AT THE BEGINNING of the 1990s, no more than 35% of female sex workers (FSW) in Spain were immigrants.1,2 However, recent studies show that the composition of this group has changed and immigrant women now account for more than 70% of all FSW.3–5 The increasing number of immigrants has also been observed in other parts of Europe6–8 and not only among FSW.9 A 2004 study on sex work (SW) in Barcelona revealed that 67% of FSW were from other countries, mainly from Latin America, sub-Saharan Africa, and Eastern Europe (Meroño,M. Estudi del treball sexual femení de carrer a Barcelona ciutat, Àmbit Prevenció 2004, Unpublished data). The differences in cultural and religious background and attitudes to health and sex, as well as difficulties experienced in gaining access to health care and obtaining information, could make this population more vulnerable to human immunodeficiency virus (HIV) and other sexually transmitted infections (STI).
Most studies in Europe and the United States have shown that HIV infection among FSW is associated to a large extent with the use of intravenous drugs (IDU).10,11 In Spain, several studies have also shown that the prevalence of HIV among FSW who use injected drugs is greater than among those who do not.1–3,12–14 At present, FSW who are also IDU are a minority within the collective5,13; therefore, problems associated with injecting drugs have given way to new issues related to the growing phenomenon of immigration in Spain.
FSW have traditionally been considered an important source of transmission of HIV and other STI because of the high number of sexual partners. However, as in many Western countries,8 commercial sex in Spain has had little relevance for the transmission of HIV to the general population. Studies carried out in Spain show a low prevalence of HIV in FSW, which generally ranges from 0.2% to 1.0%.3,15–17 By contrast, other Spanish studies have shown a higher prevalence of other STI.15,17
STI pose a serious problem for public health in terms of morbidity, complications, and sequelae. The consequences of these infections are aggravated by their potential contribution to the transmission of HIV infection.18 The prevalence of STI among FSW can vary depending on the geographic area and the types and conditions of SW.19,20 A recent study carried out in Barcelona in which 95% of the study population was composed of immigrants16 found a 4.7% prevalence of Chlamydia trachomatis (CT) and a 3.7% prevalence of Neisseria gonorrhoeae (NG). Furthermore, in agreement with other similar studies,5,6,15,17,20 differences were also found about geographic origin.
In our milieu, very few studies examine or monitor the prevalence of HIV/STI risk behaviors in FSW using repeat cross-sectional approaches. In this sense, given the high presence of immigrant FSW in Catalonia, epidemiologic data that help to better describe these infections in this collective are important. Furthermore, identifying those factors that increase vulnerability to HIV/STI will help to improve preventive measures. The objectives of this study were to determine the prevalence of HIV, CT, and NG in immigrant FSW in Catalonia according to their geographic origin and identify possible risk factors associated with CT and NG.

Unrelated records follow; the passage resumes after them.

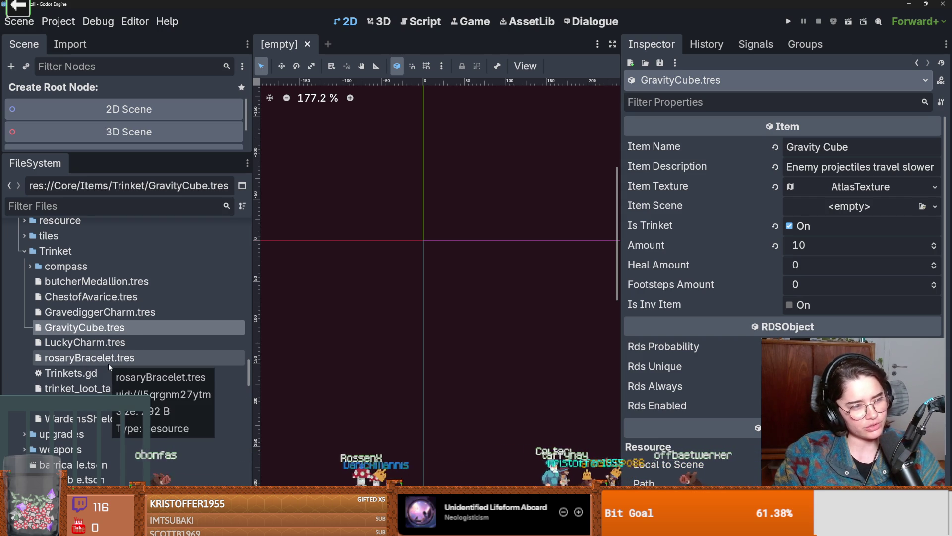
pyautogui.scroll(-1, 108, 366)
pyautogui.scroll(1, 109, 367)
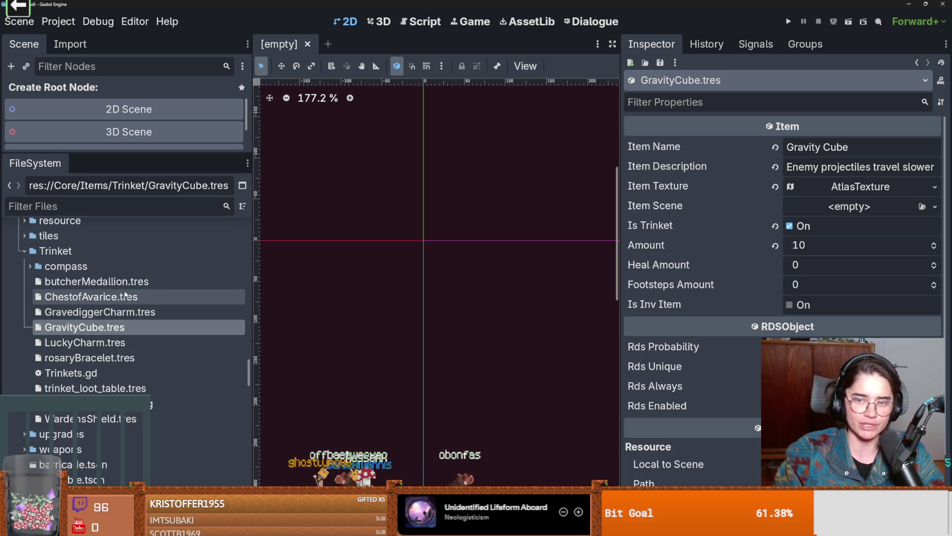
pyautogui.click(712, 241)
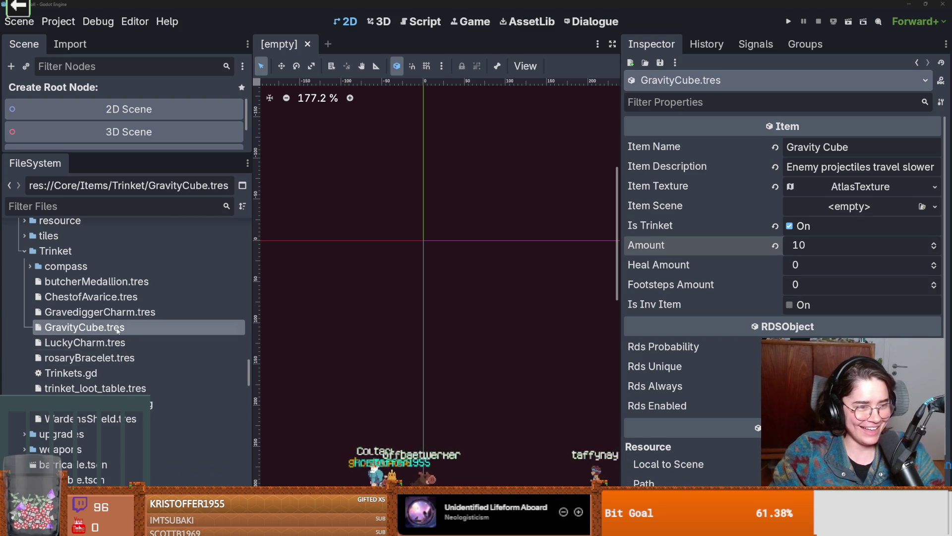
pyautogui.click(101, 282)
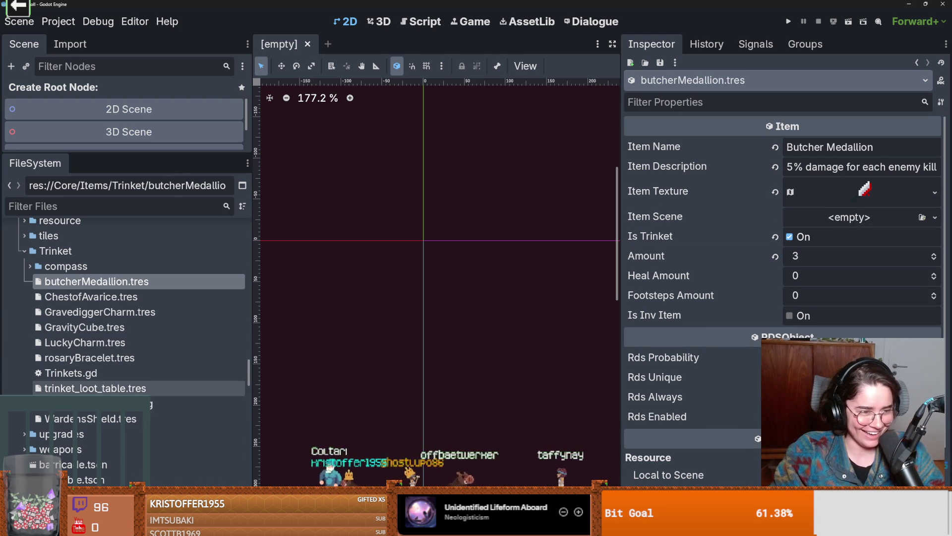
pyautogui.click(89, 358)
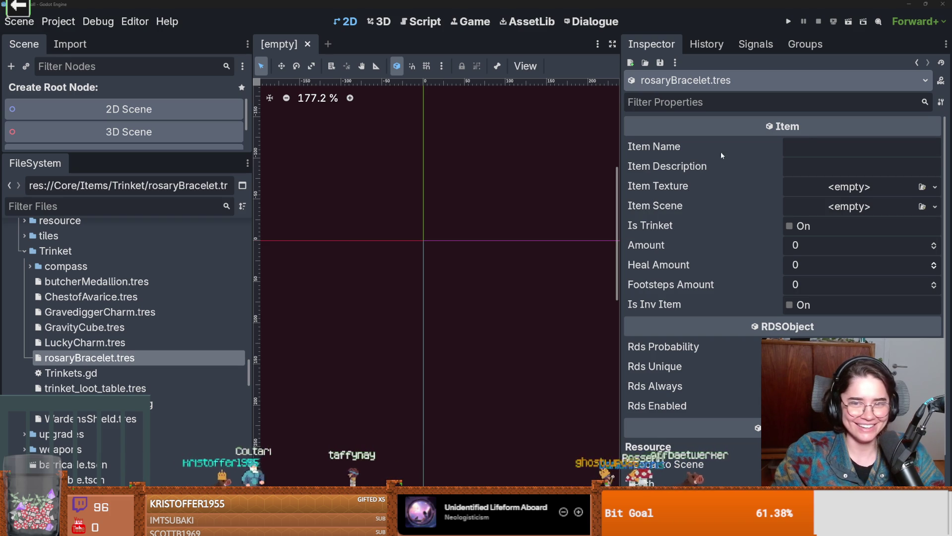
# - Name the item 'Rosary Bracelet', paste in its healing description, and save
pyautogui.click(843, 147)
pyautogui.write('Rosary Bracelet')
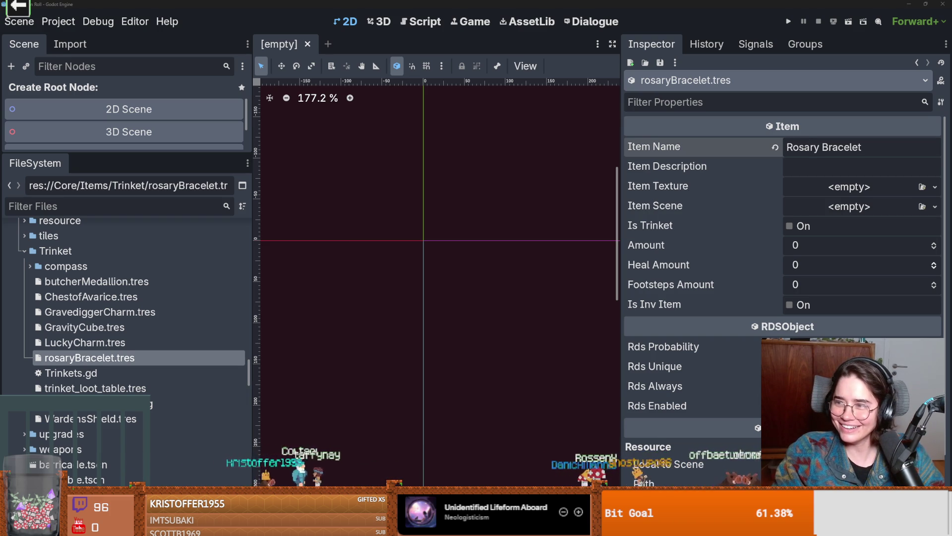
pyautogui.click(809, 170)
pyautogui.press('ctrl+v')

A cross-sectional study was carried out in Catalonia during 2005 as part of Integrated HIV/STI Surveillance System21 with the collaboration of the nongovernmental organization (NGO) Àmbit Prevenció. Most community-based organizations that provide services to FSW in Catalonia were contacted as “key informants” before starting the survey in order to identify the main sites were prostitution took place. A convenience-stratified sample was considered given that the distribution of FSW by country of origin was not homogeneous throughout Catalonia. Stratification for the survey was defined according to geographic origin of women (Spain, Latin America, Eastern Europe, and Africa) and Catalonia’s region (Barcelona, Tarragona, Lleida, and Girona). Proportional allocation was used; that is, the sampling fraction in each of the strata was taken in proportion to the size of the total population. Enrollment took place from January to December on the street and at different premises where prostitution is exercised (clubs, bars, and private apartments). The sample was composed of 400 FSW over 18 years of age, but for the purposes of the study we restricted the analysis to the 357 immigrant women.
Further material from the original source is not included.